Section 24 of the Act contains a number of offences, including (perhaps most importantly) an offence under Section 24(1) for a failing to comply with the obligation to fully disclose all relevant payments in a filed report.  All offences under the Act are punishable on summary conviction, with a maximum fine of CA$250,000. At first glance, that penalty may seem relatively small in comparison to other anti-corruption legislation, but Section 24(4) provides that for every day that the offending conduct continues, a new offence is committed, with the corresponding liability for a fine. Entities that fail to make accurate reports could therefore find liability compounding on a daily basis, and could face potentially vast cumulative penalties.

Section 24 also provides that any officer, director, or agent who directed, authorized, assented to, acquiesced in, or participated in the commission of the offence is also guilty of an offence, and liable for the same fine. This provision, taken in conjunction with the requirement for attestation by a director or officer of the company (assuming one cannot find a willing auditor), creates very real direct risks for senior management of extractive sector companies.

The Act confers wide-ranging powers on the Minister and the designated enforcement authority to demand access to company records for the purposes of verifying compliance. Section 26 of the Act provides, among other things, a right of entry onto premises and a right to examine electronic or paper records held by a person or entity. These provisions provide a framework for the aggressive enforcement of the Act, and underscore the importance of strict compliance by companies.

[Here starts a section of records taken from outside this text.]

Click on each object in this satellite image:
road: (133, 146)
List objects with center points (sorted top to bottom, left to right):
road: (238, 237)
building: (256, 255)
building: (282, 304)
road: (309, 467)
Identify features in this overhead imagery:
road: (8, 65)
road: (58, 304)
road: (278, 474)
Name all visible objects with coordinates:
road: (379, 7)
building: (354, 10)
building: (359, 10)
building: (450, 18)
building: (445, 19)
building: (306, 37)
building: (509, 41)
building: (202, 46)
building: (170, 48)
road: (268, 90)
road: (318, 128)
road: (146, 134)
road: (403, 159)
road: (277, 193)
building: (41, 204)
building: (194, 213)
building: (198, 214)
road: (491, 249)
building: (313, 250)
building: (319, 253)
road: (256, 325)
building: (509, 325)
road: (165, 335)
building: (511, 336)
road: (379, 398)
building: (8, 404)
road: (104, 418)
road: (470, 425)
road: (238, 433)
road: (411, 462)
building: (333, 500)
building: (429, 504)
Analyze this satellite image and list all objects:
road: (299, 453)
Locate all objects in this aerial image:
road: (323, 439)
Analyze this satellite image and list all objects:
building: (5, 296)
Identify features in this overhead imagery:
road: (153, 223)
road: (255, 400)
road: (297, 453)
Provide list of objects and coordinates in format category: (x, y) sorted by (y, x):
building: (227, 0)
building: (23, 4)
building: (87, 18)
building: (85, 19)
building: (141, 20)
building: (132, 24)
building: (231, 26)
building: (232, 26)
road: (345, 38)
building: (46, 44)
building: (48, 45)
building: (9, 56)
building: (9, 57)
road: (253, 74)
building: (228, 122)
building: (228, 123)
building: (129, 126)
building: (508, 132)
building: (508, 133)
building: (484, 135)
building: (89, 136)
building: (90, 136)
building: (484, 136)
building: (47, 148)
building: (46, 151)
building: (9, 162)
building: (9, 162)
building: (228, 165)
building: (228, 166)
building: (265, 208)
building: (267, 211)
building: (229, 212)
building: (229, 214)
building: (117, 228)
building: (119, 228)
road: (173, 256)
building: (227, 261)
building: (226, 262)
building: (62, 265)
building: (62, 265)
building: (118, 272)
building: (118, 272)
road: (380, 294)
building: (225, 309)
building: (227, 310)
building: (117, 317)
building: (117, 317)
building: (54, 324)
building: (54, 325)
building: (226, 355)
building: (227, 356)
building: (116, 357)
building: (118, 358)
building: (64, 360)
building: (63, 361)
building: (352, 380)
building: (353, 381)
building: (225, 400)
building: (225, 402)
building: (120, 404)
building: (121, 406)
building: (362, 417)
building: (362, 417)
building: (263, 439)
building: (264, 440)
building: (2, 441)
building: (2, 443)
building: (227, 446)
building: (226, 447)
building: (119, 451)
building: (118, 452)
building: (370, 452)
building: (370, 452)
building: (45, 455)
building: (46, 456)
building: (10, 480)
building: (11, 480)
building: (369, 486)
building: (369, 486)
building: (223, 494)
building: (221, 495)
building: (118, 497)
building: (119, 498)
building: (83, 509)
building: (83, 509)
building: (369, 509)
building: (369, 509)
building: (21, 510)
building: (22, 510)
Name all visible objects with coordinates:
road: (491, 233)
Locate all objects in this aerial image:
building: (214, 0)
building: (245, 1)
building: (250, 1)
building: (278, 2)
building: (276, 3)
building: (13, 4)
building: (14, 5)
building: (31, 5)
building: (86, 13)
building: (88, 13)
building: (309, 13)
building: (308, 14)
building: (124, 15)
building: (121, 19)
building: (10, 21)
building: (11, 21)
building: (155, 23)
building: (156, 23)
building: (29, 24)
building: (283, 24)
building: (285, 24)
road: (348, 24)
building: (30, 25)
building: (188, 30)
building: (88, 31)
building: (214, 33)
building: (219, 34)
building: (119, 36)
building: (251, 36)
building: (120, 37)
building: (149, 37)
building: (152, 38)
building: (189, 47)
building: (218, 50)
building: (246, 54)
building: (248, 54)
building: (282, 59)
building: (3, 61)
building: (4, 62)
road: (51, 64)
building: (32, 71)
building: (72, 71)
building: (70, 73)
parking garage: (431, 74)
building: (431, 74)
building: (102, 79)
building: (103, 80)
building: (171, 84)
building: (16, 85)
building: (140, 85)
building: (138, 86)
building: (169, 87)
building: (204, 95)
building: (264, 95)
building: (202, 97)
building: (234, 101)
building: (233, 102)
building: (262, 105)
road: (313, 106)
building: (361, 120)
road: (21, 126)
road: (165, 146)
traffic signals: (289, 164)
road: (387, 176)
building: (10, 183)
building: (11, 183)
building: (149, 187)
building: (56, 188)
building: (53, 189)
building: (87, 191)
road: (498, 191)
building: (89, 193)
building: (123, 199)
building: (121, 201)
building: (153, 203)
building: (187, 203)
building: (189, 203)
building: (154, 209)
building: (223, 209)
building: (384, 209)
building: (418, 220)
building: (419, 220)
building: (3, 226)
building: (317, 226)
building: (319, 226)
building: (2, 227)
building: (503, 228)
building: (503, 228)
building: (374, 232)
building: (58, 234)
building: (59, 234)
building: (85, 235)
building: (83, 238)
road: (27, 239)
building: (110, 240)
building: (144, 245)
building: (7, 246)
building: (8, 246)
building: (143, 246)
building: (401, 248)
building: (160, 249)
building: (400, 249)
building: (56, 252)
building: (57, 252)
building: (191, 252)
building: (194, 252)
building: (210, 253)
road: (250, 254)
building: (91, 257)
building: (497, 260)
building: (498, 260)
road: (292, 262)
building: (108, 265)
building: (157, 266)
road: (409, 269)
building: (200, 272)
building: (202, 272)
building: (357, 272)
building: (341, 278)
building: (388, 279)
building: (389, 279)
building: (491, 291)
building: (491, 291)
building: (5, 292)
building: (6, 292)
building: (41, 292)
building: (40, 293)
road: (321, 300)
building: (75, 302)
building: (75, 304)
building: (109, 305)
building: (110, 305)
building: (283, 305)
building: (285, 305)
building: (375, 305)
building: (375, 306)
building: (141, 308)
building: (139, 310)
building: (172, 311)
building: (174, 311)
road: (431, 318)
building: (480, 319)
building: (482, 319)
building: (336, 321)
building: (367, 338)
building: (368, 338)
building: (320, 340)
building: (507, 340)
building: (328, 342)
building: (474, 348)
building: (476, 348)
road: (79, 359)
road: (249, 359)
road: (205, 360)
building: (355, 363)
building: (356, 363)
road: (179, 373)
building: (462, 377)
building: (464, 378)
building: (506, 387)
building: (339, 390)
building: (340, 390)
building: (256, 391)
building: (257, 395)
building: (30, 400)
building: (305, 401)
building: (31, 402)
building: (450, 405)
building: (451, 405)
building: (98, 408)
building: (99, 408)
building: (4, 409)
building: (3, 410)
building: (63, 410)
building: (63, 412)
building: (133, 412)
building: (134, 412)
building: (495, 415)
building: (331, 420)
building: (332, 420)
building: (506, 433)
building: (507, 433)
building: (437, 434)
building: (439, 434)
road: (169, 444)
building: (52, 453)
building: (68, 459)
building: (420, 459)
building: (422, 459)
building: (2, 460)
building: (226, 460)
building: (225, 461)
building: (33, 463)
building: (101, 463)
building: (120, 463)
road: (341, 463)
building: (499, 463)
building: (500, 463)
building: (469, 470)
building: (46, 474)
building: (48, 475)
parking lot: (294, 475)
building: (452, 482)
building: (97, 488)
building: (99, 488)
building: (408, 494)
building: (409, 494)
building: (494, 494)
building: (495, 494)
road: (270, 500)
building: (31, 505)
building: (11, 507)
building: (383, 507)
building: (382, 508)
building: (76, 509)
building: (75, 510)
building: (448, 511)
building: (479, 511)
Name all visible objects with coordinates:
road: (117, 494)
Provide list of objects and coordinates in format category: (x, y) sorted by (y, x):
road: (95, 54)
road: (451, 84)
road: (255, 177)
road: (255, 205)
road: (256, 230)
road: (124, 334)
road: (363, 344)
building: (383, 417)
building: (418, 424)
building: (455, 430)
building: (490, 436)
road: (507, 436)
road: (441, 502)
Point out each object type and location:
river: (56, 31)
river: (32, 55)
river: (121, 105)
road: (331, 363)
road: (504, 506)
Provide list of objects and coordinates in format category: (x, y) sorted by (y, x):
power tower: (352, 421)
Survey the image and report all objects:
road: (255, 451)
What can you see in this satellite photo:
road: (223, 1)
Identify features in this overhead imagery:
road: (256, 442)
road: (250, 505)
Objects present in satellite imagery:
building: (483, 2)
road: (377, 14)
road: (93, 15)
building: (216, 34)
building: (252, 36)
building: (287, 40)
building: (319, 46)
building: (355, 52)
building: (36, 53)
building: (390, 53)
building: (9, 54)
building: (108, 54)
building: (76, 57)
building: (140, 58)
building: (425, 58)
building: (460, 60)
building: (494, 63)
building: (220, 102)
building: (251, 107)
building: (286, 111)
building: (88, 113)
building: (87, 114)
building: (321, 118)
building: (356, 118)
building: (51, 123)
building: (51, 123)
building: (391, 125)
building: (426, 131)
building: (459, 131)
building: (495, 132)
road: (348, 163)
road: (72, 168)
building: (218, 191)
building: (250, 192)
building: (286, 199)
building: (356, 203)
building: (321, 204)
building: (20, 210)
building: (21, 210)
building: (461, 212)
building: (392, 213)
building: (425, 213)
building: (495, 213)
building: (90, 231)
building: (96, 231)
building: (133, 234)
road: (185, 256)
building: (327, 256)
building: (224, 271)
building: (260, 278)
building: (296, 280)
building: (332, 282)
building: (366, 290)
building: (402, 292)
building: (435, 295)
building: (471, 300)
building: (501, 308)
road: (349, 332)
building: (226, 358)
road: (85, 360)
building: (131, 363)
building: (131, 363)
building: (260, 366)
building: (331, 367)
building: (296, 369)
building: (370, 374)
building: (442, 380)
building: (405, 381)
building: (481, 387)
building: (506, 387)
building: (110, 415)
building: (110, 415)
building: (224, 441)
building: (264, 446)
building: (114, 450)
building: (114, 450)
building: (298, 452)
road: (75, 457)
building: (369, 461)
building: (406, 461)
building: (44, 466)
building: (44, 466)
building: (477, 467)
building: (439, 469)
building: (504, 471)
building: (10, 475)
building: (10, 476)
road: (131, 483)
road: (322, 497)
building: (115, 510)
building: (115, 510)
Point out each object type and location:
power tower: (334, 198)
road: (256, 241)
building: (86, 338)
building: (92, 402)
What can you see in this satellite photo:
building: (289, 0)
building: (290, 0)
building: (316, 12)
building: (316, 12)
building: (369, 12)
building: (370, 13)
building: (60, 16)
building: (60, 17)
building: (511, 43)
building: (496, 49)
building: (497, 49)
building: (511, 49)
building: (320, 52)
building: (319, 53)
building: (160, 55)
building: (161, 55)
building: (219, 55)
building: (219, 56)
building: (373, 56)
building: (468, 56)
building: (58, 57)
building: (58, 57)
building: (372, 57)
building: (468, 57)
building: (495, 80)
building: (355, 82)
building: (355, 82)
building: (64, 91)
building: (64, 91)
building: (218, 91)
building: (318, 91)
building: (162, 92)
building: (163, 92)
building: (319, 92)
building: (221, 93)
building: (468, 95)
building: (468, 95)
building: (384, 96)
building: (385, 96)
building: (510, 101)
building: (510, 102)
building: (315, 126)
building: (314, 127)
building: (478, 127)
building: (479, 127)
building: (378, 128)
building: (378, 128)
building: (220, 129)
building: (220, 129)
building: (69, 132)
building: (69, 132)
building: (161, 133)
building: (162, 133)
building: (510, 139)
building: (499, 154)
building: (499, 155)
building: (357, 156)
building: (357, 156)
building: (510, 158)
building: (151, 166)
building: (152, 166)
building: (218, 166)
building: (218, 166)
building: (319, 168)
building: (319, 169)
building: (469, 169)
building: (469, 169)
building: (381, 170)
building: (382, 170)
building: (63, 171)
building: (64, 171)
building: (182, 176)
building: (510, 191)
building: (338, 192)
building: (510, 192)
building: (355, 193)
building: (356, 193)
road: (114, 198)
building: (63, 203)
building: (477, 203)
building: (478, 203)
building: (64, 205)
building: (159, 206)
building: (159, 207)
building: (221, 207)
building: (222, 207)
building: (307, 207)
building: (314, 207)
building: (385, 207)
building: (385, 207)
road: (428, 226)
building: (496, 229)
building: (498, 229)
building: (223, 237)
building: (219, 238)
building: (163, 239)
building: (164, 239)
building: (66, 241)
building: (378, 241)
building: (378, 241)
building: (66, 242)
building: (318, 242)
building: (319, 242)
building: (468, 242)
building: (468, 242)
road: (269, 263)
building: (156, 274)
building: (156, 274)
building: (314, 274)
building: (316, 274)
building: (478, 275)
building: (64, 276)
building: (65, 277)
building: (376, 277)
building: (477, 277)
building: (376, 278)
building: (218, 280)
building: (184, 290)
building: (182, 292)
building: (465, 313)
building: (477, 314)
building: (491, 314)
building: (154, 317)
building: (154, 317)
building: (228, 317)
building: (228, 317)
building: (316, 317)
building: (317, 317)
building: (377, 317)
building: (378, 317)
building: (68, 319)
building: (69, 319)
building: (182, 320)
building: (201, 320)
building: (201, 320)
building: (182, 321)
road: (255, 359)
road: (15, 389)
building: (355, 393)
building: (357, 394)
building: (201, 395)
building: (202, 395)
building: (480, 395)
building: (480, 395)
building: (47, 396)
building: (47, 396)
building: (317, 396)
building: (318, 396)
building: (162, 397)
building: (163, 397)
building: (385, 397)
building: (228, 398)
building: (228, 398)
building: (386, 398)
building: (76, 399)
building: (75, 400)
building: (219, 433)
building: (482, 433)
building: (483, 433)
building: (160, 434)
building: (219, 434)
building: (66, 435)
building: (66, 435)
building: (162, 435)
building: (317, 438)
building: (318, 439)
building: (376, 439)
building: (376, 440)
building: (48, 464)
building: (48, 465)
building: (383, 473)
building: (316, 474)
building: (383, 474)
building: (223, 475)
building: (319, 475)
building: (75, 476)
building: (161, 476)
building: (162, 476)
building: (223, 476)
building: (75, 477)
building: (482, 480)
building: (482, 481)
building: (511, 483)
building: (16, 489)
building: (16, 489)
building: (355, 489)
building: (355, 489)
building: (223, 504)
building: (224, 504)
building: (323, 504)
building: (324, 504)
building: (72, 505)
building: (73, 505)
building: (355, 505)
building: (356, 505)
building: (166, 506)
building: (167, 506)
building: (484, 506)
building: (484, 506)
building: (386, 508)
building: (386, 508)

6. Are there any defences?

Section 26(b) provides that “no person or entity is to be found guilty of [an offence under section 24(1) the Act] if they establish that they exercised due diligence to prevent its commission”. This “due diligence” defence under Section 24(1) is potentially highly significant, and may provide a powerful incentive for extractive companies to ensure that they have the necessary policies and procedures to detect and record payments to foreign and domestic governments, and to ensure their employees understand the importance of compliance with the Act.

7. Why is the Government introducing the Act?

The Act specifically states that its purpose is to implement measures that enhance transparency among participants in the extractive industry, as part of Canada’s international commitments to participate in the fight against corruption. In short, the Government clearly sees the Act as an anti-corruption measure, and as an adjunct to its increased enforcement under the Corruption of Foreign Public Officials Act.

8. What steps should companies take at this stage?

The Act has not yet moved beyond first reading and it is quite possible that changes or refinements may be made as it passes through the Parliamentary Committee stage and undergoes debate. However, the passage of the legislation will likely be swift, given that the Government of Canada has repeatedly promised to adopt reporting requirements by April 2015. In addition, the fact that the Act is part of a much larger omnibus legislative package means that it may not receive the level of scrutiny it might otherwise receive if it had been tabled as a stand-alone Bill.

Aside from raising specific concerns in the hope they are addressed at the Committee stage, extractive-sector companies should be taking immediate steps to assess their ability to comply with the Act. These steps should include assessing the processes and procedures they have in place to record payments to governments, as well as evaluating the effectiveness of such processes and procedures. Companies should also evaluate whether they are subject to foreign restrictions (regulatory or contractual) limiting their ability to disclose certain payments to public entities.